Direction> Copy the following records verbatim, beginning with the line that contains "genus: Odocoileus" and ending with the line that contains "genus: Mycelis", both lines included.
___ Stored records ___
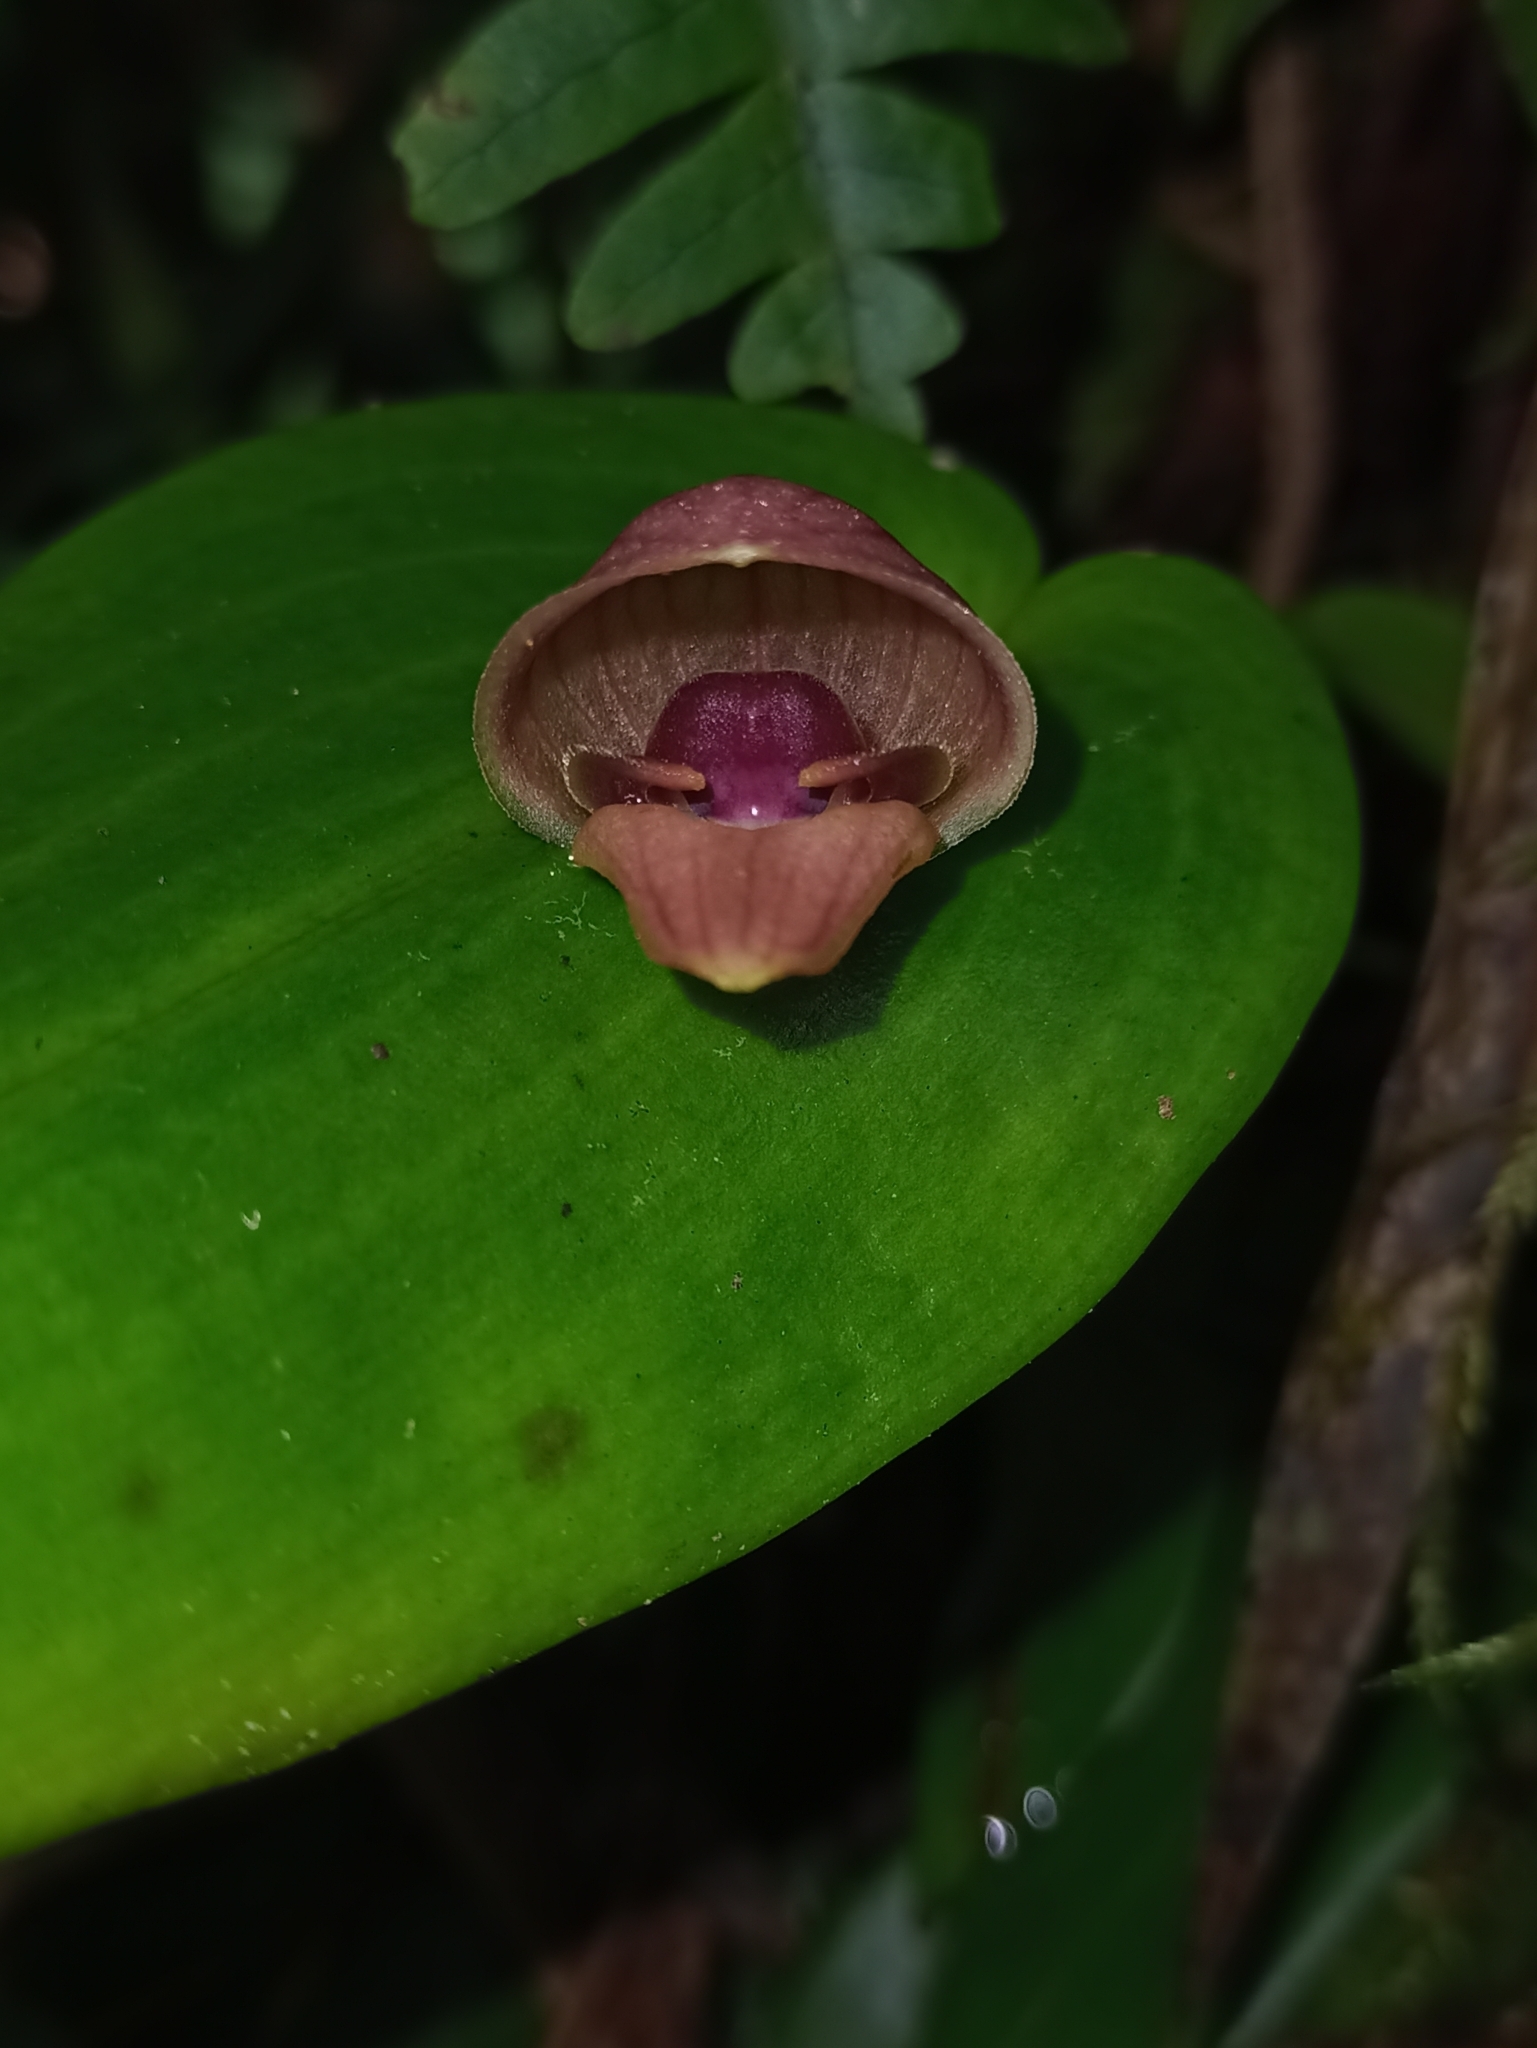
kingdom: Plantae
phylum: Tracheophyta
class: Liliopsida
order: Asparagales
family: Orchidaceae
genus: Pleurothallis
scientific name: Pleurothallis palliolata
___
___ Stored records ___
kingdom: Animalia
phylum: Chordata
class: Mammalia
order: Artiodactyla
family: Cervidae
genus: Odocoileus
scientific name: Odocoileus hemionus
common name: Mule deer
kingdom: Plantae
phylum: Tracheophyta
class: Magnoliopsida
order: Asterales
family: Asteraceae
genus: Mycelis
___
Exercise output>
genus: Odocoileus
scientific name: Odocoileus hemionus
common name: Mule deer
kingdom: Plantae
phylum: Tracheophyta
class: Magnoliopsida
order: Asterales
family: Asteraceae
genus: Mycelis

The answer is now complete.